| Text |
Start

Renewable Energy in Thailand: Green Policies Take off
by Jon Fox
23 April 2010
Initial regulations for SPP had only limited success, and did not take off until 1994. Many of the early projects focused on cogeneration using natural gas and steam for nearby industrial estates. Several bio-fuel projects were implemented across Thailand, utilizing the Kingdom’s robust agriculture resources. Instead of being discarded, organic wastes such as bagasse from sugar mills, used rice paddy husk, and woodchips from paper factories were recycled into renewable fuel.5
The 1997 Asian economic crisis reduced Thailand’s demand for energy, which slowed the progress of the SPP program. To further encourage eco-friendly energy production, the Thai government introduced the Very Small Power Producer Program (VSPP) in 2002. The VSPP supported even smaller private micro-production of energy, feeding up to 10 MW of energy directly into either the MEA or PEA. By producing energy near the source of consumption, the SPP and VSPP programs contributed to lowering transmission costs and waste for EGAT.
Bureaucratic uncertainty, confusing regulations, and apprehensive energy suppliers also slowed the progress of both the SPP and VSPP programs. By the end of 2006, there were only about one hundred SPP and VSPP projects supplying 2,344 MW of electricity to Thailand’s national grid.6 In 2007 after the military coup installed the Surayud Chulanond government, it made several key changes to the SPP and VSPP policies in order to promote the use of renewable energy.
First, the SPP and VSPP regulations were amended to be more “investor friendly”, practical, and transparent. Second, regulations created a financial incentive, called an “adder”, on top of the normal tariffs to encourage SPPs and VSPPs to use renewable energy. The amount of “adder” increases depending on the type of renewable energy being used. For example the “adder” provides an additional 2.5 Baht per Kilo Watt (kWh) of energy produced using municipal waste; 3.5 baht per kWh of wind power; and 8 Baht per kWh produced through solar energy.7 The new regulations paid small-scale energy producers higher tariffs for feeding electricity into the grid during peak consumption times when most needed.

End

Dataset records
Start

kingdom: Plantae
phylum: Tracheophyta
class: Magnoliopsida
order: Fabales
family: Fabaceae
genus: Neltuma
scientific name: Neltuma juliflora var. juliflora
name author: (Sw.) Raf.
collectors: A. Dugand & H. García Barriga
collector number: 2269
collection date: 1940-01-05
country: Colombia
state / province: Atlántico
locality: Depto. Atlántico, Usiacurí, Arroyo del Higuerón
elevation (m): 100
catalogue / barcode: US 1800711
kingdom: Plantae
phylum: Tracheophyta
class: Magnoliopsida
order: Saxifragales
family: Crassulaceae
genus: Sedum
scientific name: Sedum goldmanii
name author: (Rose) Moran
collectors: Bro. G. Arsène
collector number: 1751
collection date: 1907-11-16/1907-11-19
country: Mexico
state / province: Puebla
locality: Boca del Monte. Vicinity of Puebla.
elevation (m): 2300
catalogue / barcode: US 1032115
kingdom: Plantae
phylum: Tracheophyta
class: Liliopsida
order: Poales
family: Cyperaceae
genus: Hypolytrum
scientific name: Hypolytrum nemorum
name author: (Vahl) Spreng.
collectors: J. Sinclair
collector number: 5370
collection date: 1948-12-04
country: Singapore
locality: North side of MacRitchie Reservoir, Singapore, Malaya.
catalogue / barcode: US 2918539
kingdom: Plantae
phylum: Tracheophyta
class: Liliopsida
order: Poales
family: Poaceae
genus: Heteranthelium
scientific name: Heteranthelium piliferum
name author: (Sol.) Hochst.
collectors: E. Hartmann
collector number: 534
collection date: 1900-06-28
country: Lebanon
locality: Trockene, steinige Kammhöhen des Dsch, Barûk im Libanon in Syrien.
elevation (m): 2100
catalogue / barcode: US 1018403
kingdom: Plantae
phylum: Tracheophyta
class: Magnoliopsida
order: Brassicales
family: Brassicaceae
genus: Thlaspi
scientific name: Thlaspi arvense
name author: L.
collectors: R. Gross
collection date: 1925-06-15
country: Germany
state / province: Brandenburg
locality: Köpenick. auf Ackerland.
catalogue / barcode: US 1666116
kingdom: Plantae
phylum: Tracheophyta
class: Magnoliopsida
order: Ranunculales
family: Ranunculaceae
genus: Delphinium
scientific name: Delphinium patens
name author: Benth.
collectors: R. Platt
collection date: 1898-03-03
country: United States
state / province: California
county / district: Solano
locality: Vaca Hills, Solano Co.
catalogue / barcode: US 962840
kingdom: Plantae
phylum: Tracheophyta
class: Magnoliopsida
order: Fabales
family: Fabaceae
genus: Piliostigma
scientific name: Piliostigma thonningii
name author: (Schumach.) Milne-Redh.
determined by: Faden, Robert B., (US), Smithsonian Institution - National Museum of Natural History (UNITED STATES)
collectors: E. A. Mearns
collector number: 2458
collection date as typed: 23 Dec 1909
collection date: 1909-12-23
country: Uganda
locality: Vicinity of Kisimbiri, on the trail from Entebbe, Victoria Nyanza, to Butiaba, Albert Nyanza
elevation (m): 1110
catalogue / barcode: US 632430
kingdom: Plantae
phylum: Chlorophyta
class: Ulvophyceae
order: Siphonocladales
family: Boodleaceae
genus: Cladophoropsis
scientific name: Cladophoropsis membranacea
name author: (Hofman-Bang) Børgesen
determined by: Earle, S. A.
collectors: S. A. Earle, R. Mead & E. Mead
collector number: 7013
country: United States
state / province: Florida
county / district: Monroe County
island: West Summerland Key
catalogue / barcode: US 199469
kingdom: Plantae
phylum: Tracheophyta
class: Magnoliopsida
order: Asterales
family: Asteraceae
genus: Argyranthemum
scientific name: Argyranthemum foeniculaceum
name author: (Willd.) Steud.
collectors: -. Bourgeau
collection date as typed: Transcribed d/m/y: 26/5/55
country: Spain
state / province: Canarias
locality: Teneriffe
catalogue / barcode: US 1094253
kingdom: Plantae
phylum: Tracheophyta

End

| Work to complete |
Carry on the article on renewable energy policy in Thailand from the point where it stops. The records have no connection to the article on renewable energy policy in Thailand.

| Exercise response |
In order to promote the use of domestic resources and reduce dependence on foreign fuel imports, successive governments have distributed additional loans and expanded investment subsides to support renewable energy projects. The government of Prime Minister Abhisit Vejjajiva approved a 15 year Alternative Energy plan in January 2009, placing national importance on producing renewable energy and providing support for initiatives. Large budgets to provide technical assistance as well as pilot project funding for private investors interested in joining the green energy market have been approved. Further, Thai Ministries have been implementing micro hydro power plants in areas too difficult for the private sector to access, setting a goal of creating 112 MW of new green energy capacity by 2011.
Easy regulations lead to more investment
The essential requirements for successful renewable energy programs include energy prices that reflect production costs; utilization of market forces and incentives; clear rules, regulations, standards, and
incentives; competitive markets; and the development of the necessary human capacity. By 2010, Thailand has successfully addressed these requirements.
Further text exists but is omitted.